Come si fa ad uscire dal binario morto delle merci [e dallo “Scalo merci della moralità” di cui scrive Magrelli]? Come si fa ad uscire dal binario morto “di un pensiero tecnomorfo che scambia la semplice possibilità tecnica di realizzare un progetto con il dovere [acritico] di porlo in atto [al fine di trasformare quasi sempre quel progetto in nuove merci]”? Lo stesso Konrad Lorentz di queste parole trascritte da “Il declino dell’uomo” (1983) sostiene che solo il contatto più stretto possibile con la natura vivente può allontanarci da questa oltremodo pericolosa avanzata, per giunta e non poche volte fintamente anticontenutista. Ha ragione, e il diffondersi sempre più largo del sentimento ecologico, e della coscienza ecologica, è un importantissimo motivo di fiducia. Perché la natura vivente è equilibrio, contrappeso. È “l’altra gamba” che ci sorregge e ci bilancia; ed è anche di essa che ci dice Valerio Magrelli nel suo nuovo libro, come in questa bella poesia nella quale si oppone alla “tenia che divora da dentro la mia vita” la “grazia” di un’età giovane:

È immagine di poesia, la figura
paterna che si nutre di me,
la tenia che divora da dentro la mia vita?

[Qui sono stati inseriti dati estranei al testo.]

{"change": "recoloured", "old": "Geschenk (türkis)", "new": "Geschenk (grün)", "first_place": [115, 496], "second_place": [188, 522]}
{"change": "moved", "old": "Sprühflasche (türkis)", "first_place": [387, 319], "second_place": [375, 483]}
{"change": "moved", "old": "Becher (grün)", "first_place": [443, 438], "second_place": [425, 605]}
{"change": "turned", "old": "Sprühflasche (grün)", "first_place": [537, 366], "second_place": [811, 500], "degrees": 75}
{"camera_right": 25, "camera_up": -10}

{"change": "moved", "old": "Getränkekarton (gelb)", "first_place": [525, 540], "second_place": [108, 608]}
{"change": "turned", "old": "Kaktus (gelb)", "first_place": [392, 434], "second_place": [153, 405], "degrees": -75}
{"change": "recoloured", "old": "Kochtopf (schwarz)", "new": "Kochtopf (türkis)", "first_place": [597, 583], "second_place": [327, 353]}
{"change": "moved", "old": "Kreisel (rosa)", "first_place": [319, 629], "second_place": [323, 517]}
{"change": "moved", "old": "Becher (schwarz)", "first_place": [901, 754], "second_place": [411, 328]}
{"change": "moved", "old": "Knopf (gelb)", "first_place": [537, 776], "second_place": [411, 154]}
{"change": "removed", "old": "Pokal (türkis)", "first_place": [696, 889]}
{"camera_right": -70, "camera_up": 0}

Immagine di poesia è la figura
di mio figlio, che beve proteso
verso il rubinetto alzandosi
su un piede, mentre l’altra gamba,
prodigio della statica,
distesa oscilla in aria, contrappeso
magico per bilanciare la sete.
Avessi anch’io la sua grazia
nell’equilibrare la fame
di chi dentro di me
si sporge e mi dilania!

PS – Eccolo. Sono loro. Che fanno? Leggono tabulati. Che ci è scritto? Solo cifre. Cosa sono quelle cifre? Sono i ricavi di un solo giorno di lavoro al futuro. E che lavoro è “il lavoro al futuro”? È “il futuro del lavoro”. Di preciso? Scambiarsi informazioni. Trasformare questo scambio nella sola opera possibile. E quanto hanno guadagnato con questo scambio? Cifre incredibili. Come stanno scritte? Con il sistema decimale. Perché non in binario? Il binario manda avanti la MACCHINA. I soldi si contano come sempre. Ma noi abbiamo tutto in grande sufficienza. A che serve tutto ciò. Chi mi vieta di avere di più? Mi stai dicendo che vuoi togliere di mezzo il limite? Il re del reame dice che non c’è limite. Fermati. Non dire altro. Ragiona.